Mel smiled. He was a good listener.
“That’s a nice piece you have around your neck.”
Mel touched the dolphin-shaped glass pendent on the thin chain around her neck. “It was a gift from my mother,” Mel explained. “She said I was such a free spirit.”
“Sam smiled, reached down, and slid a CD into the player mounted in the dash. “You don’t mind if I play some music do you? It helps me relax and concentrate on the road.”
“No, not at all,” Melanie replied. She got comfortable in the seat and gazed out the window.
Sam selected the track he wanted then reached down, pulled out a bottle, and held it toward Melanie. “Here, have a drink. I can’t because I’m driving, but you should toast your new life.”
Melanie looked at the bottle of bourbon Sam held out to her. She shouldn’t but what the hell. She took the bottle, unscrewed the cap, and held the bottle up. “Cheers.”
Sam returned the toast with a salute of his hand. “Here’s to you, little lady, and whatever the future brings.”
Melanie took a swig. The liquid warmed her insides and instantly she began to relax.
Moments later the sound of rain hitting concrete came out of the speakers and Melanie sat up straight, cocking her head, waiting for the rhythmic tap on the cymbal followed by the sharp melody of piano keys. “You shittin me?” she said, a big grin on her face.
“I hope you don’t mind,” Sam replied. “It’s my favorite song.”
“I love The Doors,” Mel exclaimed. She laid back and closed her eyes as the haunting voice of Jim Morrison filled the cabin.
“Riders on the storm…”
5
They’d been driving south for over an hour on I-15. The city lights and urban sprawl gave way to a desolate highway with its rhythmic broken center line, a hypnotic monotonous movement that pulled Jessie slightly across the line. She was dead tired, and several times she jolted,
quickly pulling the wheel back on course.

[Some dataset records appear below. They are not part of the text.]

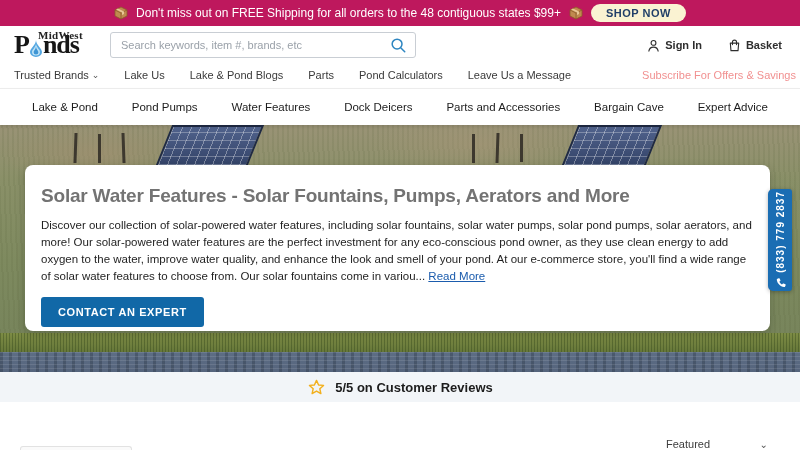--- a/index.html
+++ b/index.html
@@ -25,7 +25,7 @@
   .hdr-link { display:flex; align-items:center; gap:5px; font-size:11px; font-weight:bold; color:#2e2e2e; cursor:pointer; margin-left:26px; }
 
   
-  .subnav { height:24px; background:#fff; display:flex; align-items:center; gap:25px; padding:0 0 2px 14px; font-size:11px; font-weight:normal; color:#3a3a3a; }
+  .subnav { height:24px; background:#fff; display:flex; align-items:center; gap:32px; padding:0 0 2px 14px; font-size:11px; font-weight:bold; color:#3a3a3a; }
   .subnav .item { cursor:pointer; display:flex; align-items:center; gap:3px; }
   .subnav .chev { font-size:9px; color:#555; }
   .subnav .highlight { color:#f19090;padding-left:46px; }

The man behind her had relaxed, sat back in the rear seat, and taken the knife away from her throat. Occasionally she caught glimpses of him in the rearview mirror, his dark features illuminated by the glow of a cell phone he was texting on. He had given no instructions other than to follow the highway. He must be following our progress on his phone, she thought.

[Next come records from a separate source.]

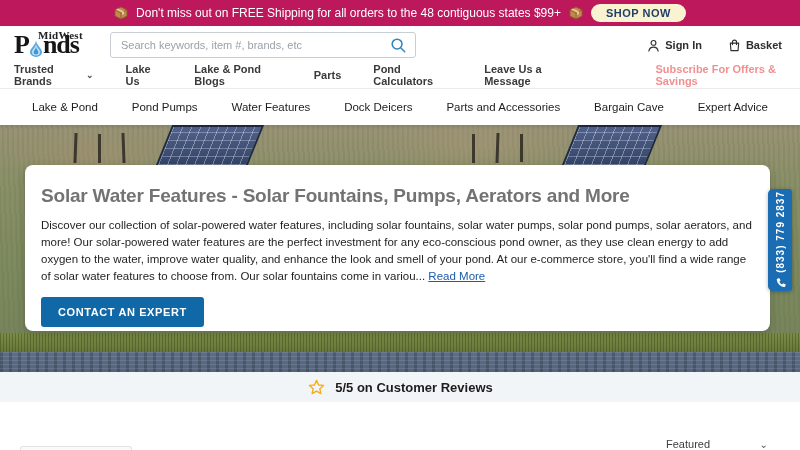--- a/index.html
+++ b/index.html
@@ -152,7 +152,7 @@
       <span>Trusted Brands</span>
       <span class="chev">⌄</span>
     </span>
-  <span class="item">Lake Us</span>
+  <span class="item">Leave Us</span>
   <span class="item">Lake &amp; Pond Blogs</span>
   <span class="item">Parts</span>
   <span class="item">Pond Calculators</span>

She had no phone. It was the first thing the man had taken when they left the airport. He removed the SIM card, snapped it in two, then threw it out of the window.
She had no idea where she was. Beyond the urban limits of Salt Lake City, the roads, highways and small towns were like an alien landscape to her. Exit signs came and went in the glare of her headlights, unfamiliar names and places. Jessie felt a tinge of guilt that she had led such a sheltered existence in the city, not straying too far from what was familiar or what gave her comfort.
Her perspective of the world was mainly from the air, whether during take-off, landing, or cruising at 28,000 feet as she crisscrossed this wide vast land, everything looked different from up there. She was a city person, and had never driven too far from her apartment. She was a creature of habit and loved routine. When at home she only drove to a handful of places. The same Walmart. The same Whole Foods. The same gym a mile or so from the front door of her townhouse. She bought her daily coffee from the same coffee shop, she had a favorite sushi restaurant and stuck to it, and when she partied with her girlfriends they went to the same handful of bars and clubs. Now outside the city limits she felt like a foreigner driving through the various layers, textures and sights of her own home state.